• Text provided

---+---

Eduardo Soares

Personal information
- Full name: Eduardo da Silva Soares
- Date of birth: 16 October 2000 (age 25)
- Place of birth: Naviraí, Brazil
- Height: 1.78 m (5 ft 10 in)
- Position: Left-back

Team information
- Current team: Juventus-SP
- Number: 6

Youth career
- 2017–2020: Guarulhos
- 2018: → Internacional (loan)
- 2020: → Santa Cruz (loan)

Senior career*
- Years: Team / Apps / (Gls)
- 2019–2025: Guarulhos / 0 / (0)
- 2021: → Santa Cruz (loan) / 11 / (4)
- 2022: → FC Cascavel (loan) / 8 / (4)
- 2023: → CRAC (loan) / 24 / (1)
- 2024: → Confiança (loan) / 18 / (0)
- 2025: → CRAC (loan) / 8 / (0)
- 2025: → Central (loan) / 17 / (0)
- 2025: Joinville / 0 / (0)
- 2026–: Juventus-SP / 21 / (0)

= Eduardo Soares (footballer, born 2000) =

Brazilian professional footballer

Eduardo da Silva Soares (born 16 October 2000), known as Eduardo Soares or just Eduardo, is a Brazilian professional footballer who plays as a left-back for Juventus-SP.

==Career==
Born in Naviraí, Mato Grosso do Sul, Eduardo joined Guarulhos's youth setup in 2017. In 2018, he was loaned to Internacional, playing for their under-20 and under-23 teams before returning to his parent club in 2019, and being again loaned out to Santa Cruz later in that year.

---+---

• Records
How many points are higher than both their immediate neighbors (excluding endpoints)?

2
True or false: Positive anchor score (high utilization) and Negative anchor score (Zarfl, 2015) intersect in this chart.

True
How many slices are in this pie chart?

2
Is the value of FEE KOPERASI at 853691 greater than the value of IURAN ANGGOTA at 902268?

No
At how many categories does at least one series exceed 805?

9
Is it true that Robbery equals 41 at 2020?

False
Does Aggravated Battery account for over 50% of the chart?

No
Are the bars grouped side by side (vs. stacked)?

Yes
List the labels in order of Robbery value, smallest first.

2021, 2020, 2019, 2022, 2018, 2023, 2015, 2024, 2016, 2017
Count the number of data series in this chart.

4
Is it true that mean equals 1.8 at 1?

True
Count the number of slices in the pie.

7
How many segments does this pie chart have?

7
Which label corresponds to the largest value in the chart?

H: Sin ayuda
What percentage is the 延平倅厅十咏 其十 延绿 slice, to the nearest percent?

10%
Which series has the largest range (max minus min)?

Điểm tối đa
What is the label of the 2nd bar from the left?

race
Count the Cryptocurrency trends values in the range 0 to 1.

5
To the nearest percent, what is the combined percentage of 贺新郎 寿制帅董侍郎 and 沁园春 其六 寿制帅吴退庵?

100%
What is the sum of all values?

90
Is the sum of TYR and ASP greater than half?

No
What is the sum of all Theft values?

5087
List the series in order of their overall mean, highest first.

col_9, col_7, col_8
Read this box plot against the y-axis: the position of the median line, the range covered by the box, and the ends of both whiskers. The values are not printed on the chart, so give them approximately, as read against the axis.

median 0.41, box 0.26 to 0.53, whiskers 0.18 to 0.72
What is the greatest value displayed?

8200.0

---+---

• List of tasks
1. According to the Eduardo Soares profile, what shirt number does he wear at Juventus-SP?
2. List every distinct club that the senior career section of the Eduardo Soares profile marks as a loan.
3. Reproduce the part of the Eduardo Soares profile between "- 2025: Joinville" and "in that year.", inclusive.

• Set of answers
1. 6

2. Santa Cruz, FC Cascavel, CRAC, Confiança, Central

3.
- 2025: Joinville / 0 / (0)
- 2026–: Juventus-SP / 21 / (0)

= Eduardo Soares (footballer, born 2000) =

Brazilian professional footballer

Eduardo da Silva Soares (born 16 October 2000), known as Eduardo Soares or just Eduardo, is a Brazilian professional footballer who plays as a left-back for Juventus-SP.

==Career==
Born in Naviraí, Mato Grosso do Sul, Eduardo joined Guarulhos's youth setup in 2017. In 2018, he was loaned to Internacional, playing for their under-20 and under-23 teams before returning to his parent club in 2019, and being again loaned out to Santa Cruz later in that year.